Jetzt wollte sie reisen und brauchte Geld. Das konnte er ihr geben. Er wollte dafür nur von ihr verlangen, daß sie sich so anständig wie möglich betrug.
Um sieben Uhr geleitete Parker die Dame in das Arbeitszimmer.
Sie trug ein Schneiderkostüm, das in seiner Einfachheit ihre extravagante Erscheinung unterstrich.
»Bitte nehmen Sie hier Platz.«
Er schob einen großen, bequemen Klubsessel an die Seite seines Schreibtisches, so daß sie ihm schräg gegenübersaß.
»Nun, Mrs.
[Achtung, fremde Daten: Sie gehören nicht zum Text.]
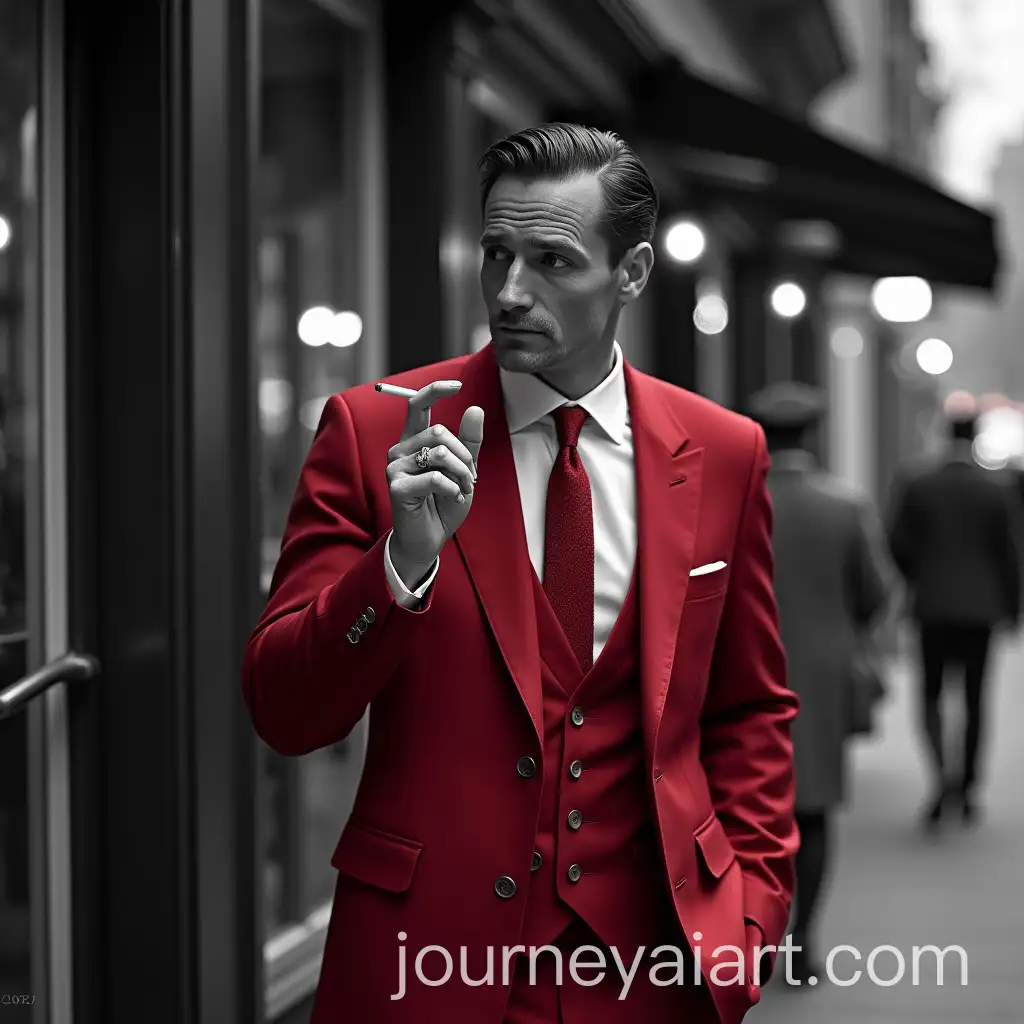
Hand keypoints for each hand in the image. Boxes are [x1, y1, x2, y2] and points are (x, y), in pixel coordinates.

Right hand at [387, 380, 483, 580]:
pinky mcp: (396, 487)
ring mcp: (394, 468)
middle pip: (440, 433)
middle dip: (465, 456)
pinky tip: (454, 498)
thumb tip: (475, 409)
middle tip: (472, 478)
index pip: (417, 404)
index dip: (435, 390)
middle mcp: (400, 450)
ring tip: (464, 489)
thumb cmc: (443, 503)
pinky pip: (435, 477)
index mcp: (413, 441)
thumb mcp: (464, 470)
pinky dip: (453, 489)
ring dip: (462, 473)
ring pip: (440, 454)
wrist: (429, 538)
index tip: (457, 385)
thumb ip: (469, 442)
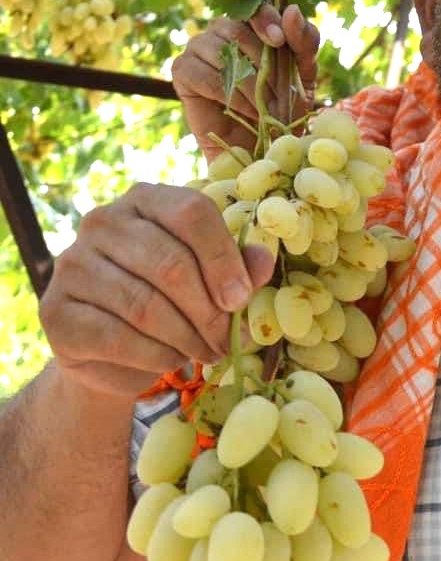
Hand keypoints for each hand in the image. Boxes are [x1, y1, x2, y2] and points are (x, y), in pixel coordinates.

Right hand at [38, 184, 275, 398]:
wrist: (113, 349)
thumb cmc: (173, 301)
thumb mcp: (212, 279)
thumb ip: (240, 266)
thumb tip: (264, 260)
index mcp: (147, 199)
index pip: (191, 212)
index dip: (223, 258)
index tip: (242, 299)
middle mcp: (103, 222)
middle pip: (170, 263)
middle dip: (209, 311)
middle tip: (228, 340)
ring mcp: (72, 263)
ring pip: (145, 305)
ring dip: (186, 338)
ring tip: (207, 353)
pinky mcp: (55, 310)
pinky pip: (116, 337)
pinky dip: (155, 356)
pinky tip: (172, 360)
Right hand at [172, 3, 320, 159]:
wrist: (262, 144)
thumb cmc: (285, 106)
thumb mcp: (304, 74)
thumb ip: (304, 42)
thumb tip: (292, 10)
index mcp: (252, 24)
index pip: (254, 6)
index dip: (264, 18)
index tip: (278, 40)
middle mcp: (222, 30)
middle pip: (236, 29)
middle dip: (263, 64)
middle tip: (281, 95)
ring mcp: (199, 48)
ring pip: (219, 51)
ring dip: (249, 83)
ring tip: (268, 108)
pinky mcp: (183, 72)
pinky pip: (202, 74)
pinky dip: (229, 94)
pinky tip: (247, 110)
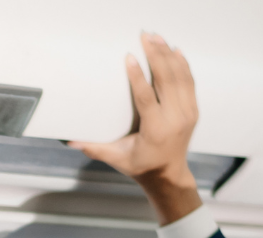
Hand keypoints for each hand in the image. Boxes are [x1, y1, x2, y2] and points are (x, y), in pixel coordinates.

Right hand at [70, 33, 201, 224]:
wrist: (169, 175)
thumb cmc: (141, 166)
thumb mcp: (116, 159)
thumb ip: (94, 149)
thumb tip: (69, 141)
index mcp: (156, 130)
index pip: (147, 97)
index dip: (138, 76)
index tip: (130, 57)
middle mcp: (175, 119)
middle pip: (167, 80)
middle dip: (156, 55)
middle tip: (145, 37)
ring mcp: (187, 113)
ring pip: (180, 77)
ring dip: (169, 55)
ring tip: (157, 38)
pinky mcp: (193, 110)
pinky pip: (189, 82)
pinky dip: (183, 64)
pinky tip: (175, 50)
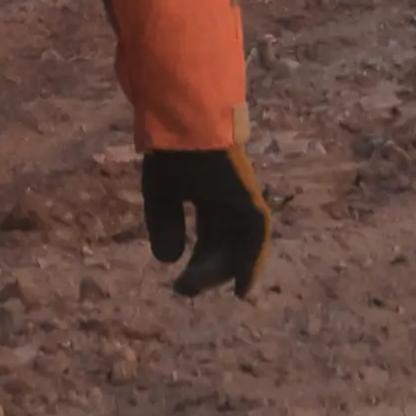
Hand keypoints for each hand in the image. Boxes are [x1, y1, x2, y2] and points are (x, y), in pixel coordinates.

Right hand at [139, 145, 273, 299]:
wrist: (186, 123)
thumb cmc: (172, 151)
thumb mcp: (160, 193)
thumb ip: (166, 224)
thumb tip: (169, 259)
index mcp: (209, 191)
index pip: (210, 233)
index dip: (203, 258)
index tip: (187, 283)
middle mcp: (228, 197)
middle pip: (224, 241)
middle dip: (207, 268)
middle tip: (186, 289)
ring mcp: (241, 197)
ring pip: (241, 242)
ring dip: (226, 269)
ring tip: (208, 292)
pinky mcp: (249, 198)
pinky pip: (255, 237)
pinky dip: (250, 262)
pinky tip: (242, 285)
Collak, was kann ich für Sie tun?«
»Sie meinen, wieviel Geld nötig ist, um meine Sorgen zu verjagen?« fragte sie lächelnd. »Ich denke, dreitausend Pfund würden genügen. Natürlich könnte ich auch mit weniger verreisen«, fügte sie hinzu, »und am liebsten würde ich Sie überhaupt nicht darum bitten.«
Er öffnete eine Schublade seines Schreibtisches und holte ein Scheckbuch heraus. Mit der nicht verbundenen Hand riß er einen Scheck heraus.
»Füllen Sie ihn bitte aus«, sagte er und reichte ihn ihr. »Und machen Sie ihn zahlbar für den Überbringer.«
Erst jetzt sah sie, daß seine rechte Hand verbunden war.
»Haben Sie sich verletzt?« fragte sie erschrocken.
»Nicht so schlimm.« Bell gab ihr seinen Füllfederhalter, holte dann aus einer anderen Schublade die Kassette und öffnete sie. Sorgfältig drückte er den Stempel auf das Farbkissen, nahm den Scheck und stempelte seine Unterschrift darunter.